===== Text segment =====

Given the subject matter, it’s perhaps no surprise that Drop Dead Gorgeous comes across as broad and a little crass, and slightly inappropriate for a documentary format that favours subtler material. The cast could have done with a little more comic talent to free up the scenes, but this might also be a problem with the subject matter – beautiful and funny is a rare combination indeed. That said, Drop Dead Gorgeous raises enough laughs to pass a perfectly pleasant hour and a half, so long as you adjust your brain – not to ‘drop dead’, exactly, but to ‘slightly vacuous’.

Snakes on a Plane

WFTB Score: 9/20

The plot: Young surfer dude Sean Jones is definitely in the wrong place at the wrong time when he stumbles across gangster Eddie Kim murdering a prosecutor in Hawaii. FBI hotshot Neville Flynn promises to protect Sean as he’s secretly transported on a domestic flight to Los Angeles, but he’s tested like never before when Eddie catches on and unleashes a cargo-load of hyperactive, venomous snakes on the flight and its unwitting passengers.

It’s a truth universally acknowledged – or if it isn’t, it damn well should be – that the internet is simultaneously the greatest and most horrendous invention of modern times. One of its more peculiar effects is that it allows for enormous amounts of instant feedback on almost any topic, often tongue-in-cheek feedback by tech-savvy youngsters that crusty old moneymen don’t quite know what to do with. Such was the furore over the mere name Snakes on a Plane that studio bosses were convinced not only to keep the once-working title but to up the ante on the film’s swearing, sex, violence and gore. All that, just for some corners of the web to react to the film’s release with ‘Is that all it is – snakes on a plane?’

To its credit, Snakes on a Plane gets cracking pretty quickly. Motorbike enthusiast Sean (Nathan Phillips) is hanging out in Honolulu when he finds himself face to face with a tortured prosecutor at the wrong end of mobster Eddie Kim’s (Byron Lawson) bad mood. In fleeing, Sean is spotted by Eddie and his henchmen, who instantly come to get him.

Luckily – and for reasons that are never explained – Neville Flynn (Samuel L. Jackson) is on the case and arrives in the nick of time to dispose of the immediate threat and convince Sean to testify in the City of Angels. As extra protection, Sean is given a decoy plane and the whole of first class to himself; but Eddie has spies everywhere and arranges to smuggle hundreds of snakes on board the plane, sprayed with pheromones to make them extra mad.

===== Data shown =====

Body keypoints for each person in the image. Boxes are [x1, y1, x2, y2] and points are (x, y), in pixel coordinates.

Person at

=====
===== Data shown =====

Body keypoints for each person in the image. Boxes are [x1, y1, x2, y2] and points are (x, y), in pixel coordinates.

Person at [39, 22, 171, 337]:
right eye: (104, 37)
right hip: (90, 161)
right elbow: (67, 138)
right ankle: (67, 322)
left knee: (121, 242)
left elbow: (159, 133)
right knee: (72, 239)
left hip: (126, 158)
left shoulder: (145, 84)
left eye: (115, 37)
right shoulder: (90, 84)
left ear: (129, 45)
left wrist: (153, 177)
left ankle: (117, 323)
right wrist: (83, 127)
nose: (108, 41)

=====

> **Brief 1**:
Rewrite the film review starting with "Snakes on a Plane" and going on through "its unwitting passengers.", changing "Hawaii" to "Honolulu".
> **Brief 2**:
Answer these questions from the film review:
(a) How long a time does the review say Drop Dead Gorgeous raises enough laughs to pass?
(b) What WFTB Score is given to Snakes on a Plane?
(c) Which actor plays Neville Flynn?

> **Your response 1**:
Snakes on a Plane

WFTB Score: 9/20

The plot: Young surfer dude Sean Jones is definitely in the wrong place at the wrong time when he stumbles across gangster Eddie Kim murdering a prosecutor in Honolulu. FBI hotshot Neville Flynn promises to protect Sean as he’s secretly transported on a domestic flight to Los Angeles, but he’s tested like never before when Eddie catches on and unleashes a cargo-load of hyperactive, venomous snakes on the flight and its unwitting passengers.

> **Your response 2**:
(a) A perfectly pleasant hour and a half.
(b) 9/20.
(c) Samuel L. Jackson.